“We would go to water parks that were in the area of where we grew up, and we always had destination vacations where people would reconvene every year,” said Rash. “So it was a fondness for that time of our lives that we drew from.”
Although the movie, which took the all-star Hollywood duo eight-years to complete, was their first attempt to play the roles of both director and actor, they agreed their work on The Way, Way Back opened new opportunities creatively—not to mention the chance to get real and draw from their own experiences. “This movie led us to want to tell the story the way we wanted to and embrace the cast we wanted to,” said Rash.
The battle, they said, was to get all aspects of the film in line perfectly to create a movie as a stand-alone entity. “I think the difficult part of making a movie is having the resilience to regroup.

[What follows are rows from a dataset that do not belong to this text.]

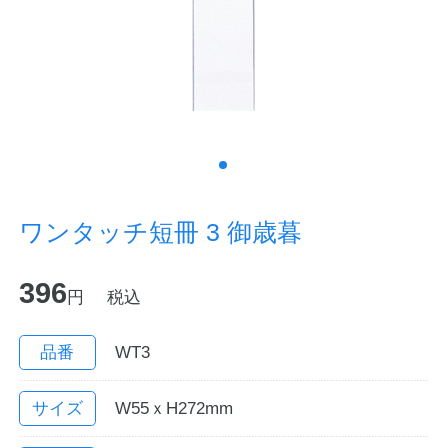
ノートの豆知識
探求・自主学習のすすめ
工場フォトツアー
アンケート
ワンタッチ短冊 3 御歳暮
公式オンラインショップ
396
円
税込
企業情報
SDGsと未来
カタログ
お知らせ
品番
WT3
お問い合わせ
プライバシーポリシー
サイズ
W55ｘH272mm
English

It is a long process, so regardless of what the hurdles were, it really is about making it all come together,” said Rash.

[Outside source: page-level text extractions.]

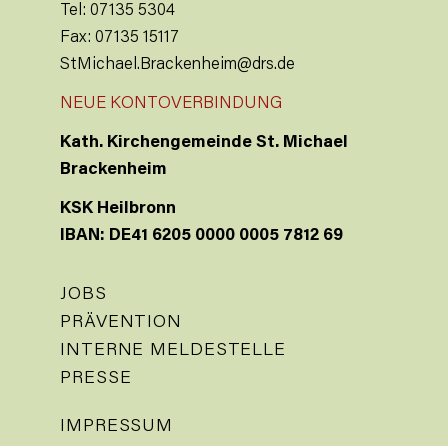
Tel: 07135 5304
Fax: 07135 15117
StMichael.Brackenheim@drs.de
NEUE KONTOVERBINDUNG
Kath. Kirchengemeinde St. Michael
Brackenheim
KSK Heilbronn
IBAN: DE41 6205 0000 0005 7812 69
JOBS
PRÄVENTION
INTERNE MELDESTELLE
PRESSE
IMPRESSUM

“Its also about trusting your instinct and sticking to that conviction and not being told that you should cast this person when you don’t totally feel it is right, or shoot the movie in this location when that doesn’t match what you set out to do,” said Faxon. “I think it is about being true to what you envision from the very start and not doing something because someone tells you it’s a better idea.” According to Rash, one goal of their film was to create an experience people of all ages could relate to. “I think in a coming of age movie, the protagonist is usually someone we cheer for,” he said. “There is going to be this kind of right of passage for them. We want everyone to identify with Duncan’s character and see themselves, whether they’re young or old.”